Roux (Cours de droit criminel français) : Le droit pénal met aux prises
deux principes opposés : le principe d'autorité, dont la société doit user pour protéger l'ordre public, et le principe des droits de l'individu que menace une
poursuite pénale. Or, c'est un fait qui permet de comprendre bien des transformations que l'on peut apercevoir dans nos Codes, et plus encore dans leur
application, que depuis plus d'un siècle que ceux-ci sont en vigueur, le principe dont la société est dépositaire est allé sans cesse en s'émiettant.

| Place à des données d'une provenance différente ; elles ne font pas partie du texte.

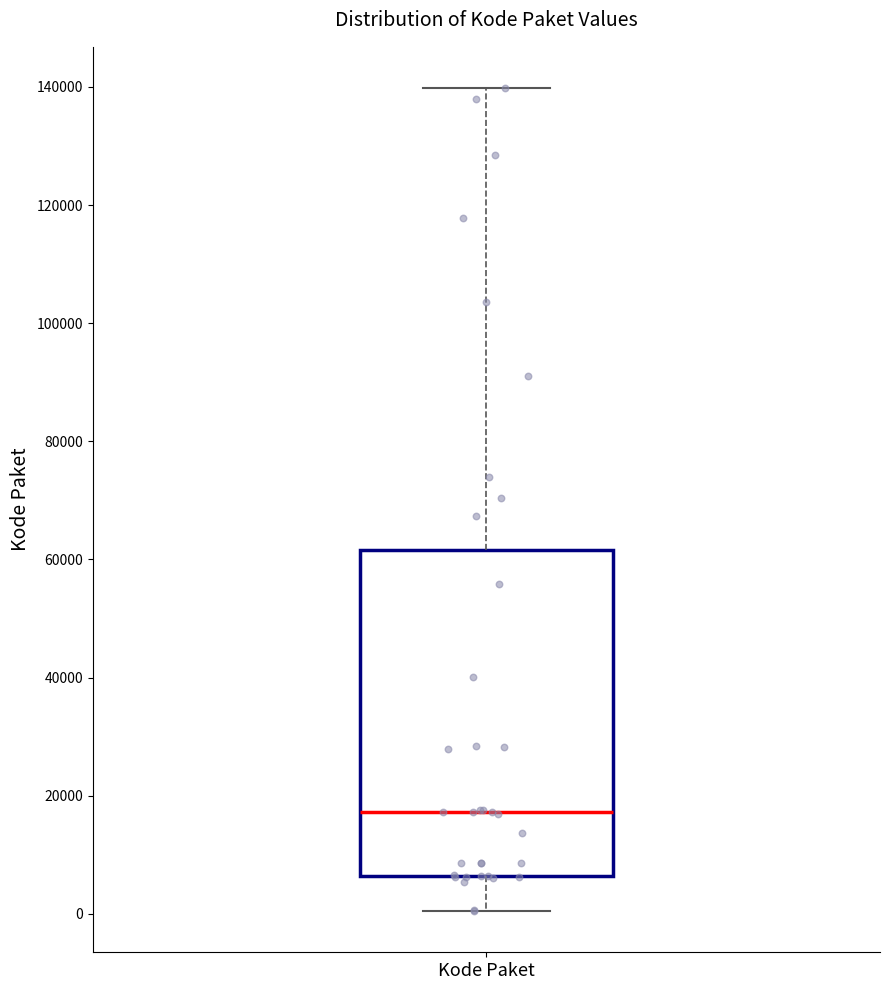

Transcribe this box plot: give where the median line is, the range the box spans, and where the two whiskers end, as read against the y-axis. The values are not printed on the chart, so give them approximately, as read against the axis.

median 18000, box 6000 to 62000, whiskers 0 to 140000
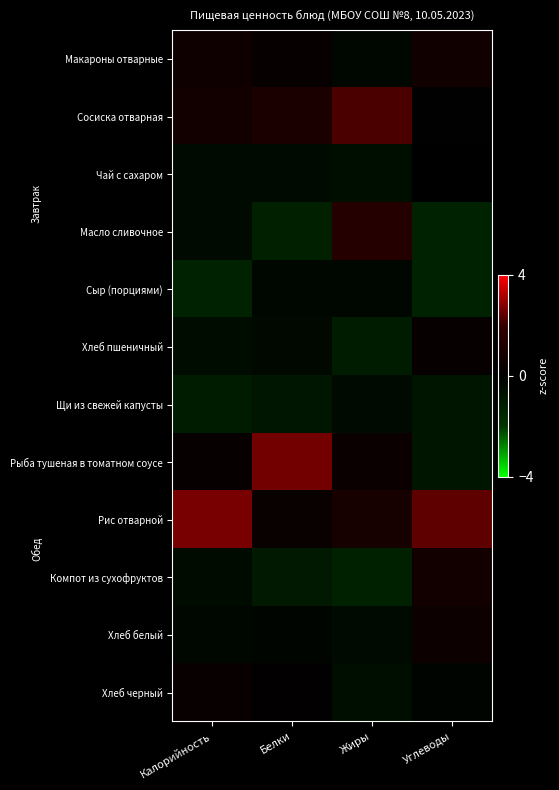

Between Жиры and Углеводы, which is larger?

Углеводы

Il s'est affaibli entre les mains du législateur qui, craignant de paraître rigoureux, a multiplié les institutions de pardon, brisé la force de la loi par
l'abus qu'il a fait des lois d'amnistie... Et son affaiblissement s'est continué entre les mains des magistrats, qui ont hésité à user de la totalité des pouvoirs
répressifs qui leur étaient attribués et qui ont prononcé des peines de moins en moins sévères et qui ont accordé toujours plus libéralement les déclarations de
circonstances atténuantes.
La crise de l'autorité est certaine ; elle est intense... Nous croyons pouvoir dire que tant que durera cette crise, l'effet que l'on attend de la répression
pénale pour maintenir l'ordre social se produira mal, et que l'on assistera à une progression ascendante de la criminalité.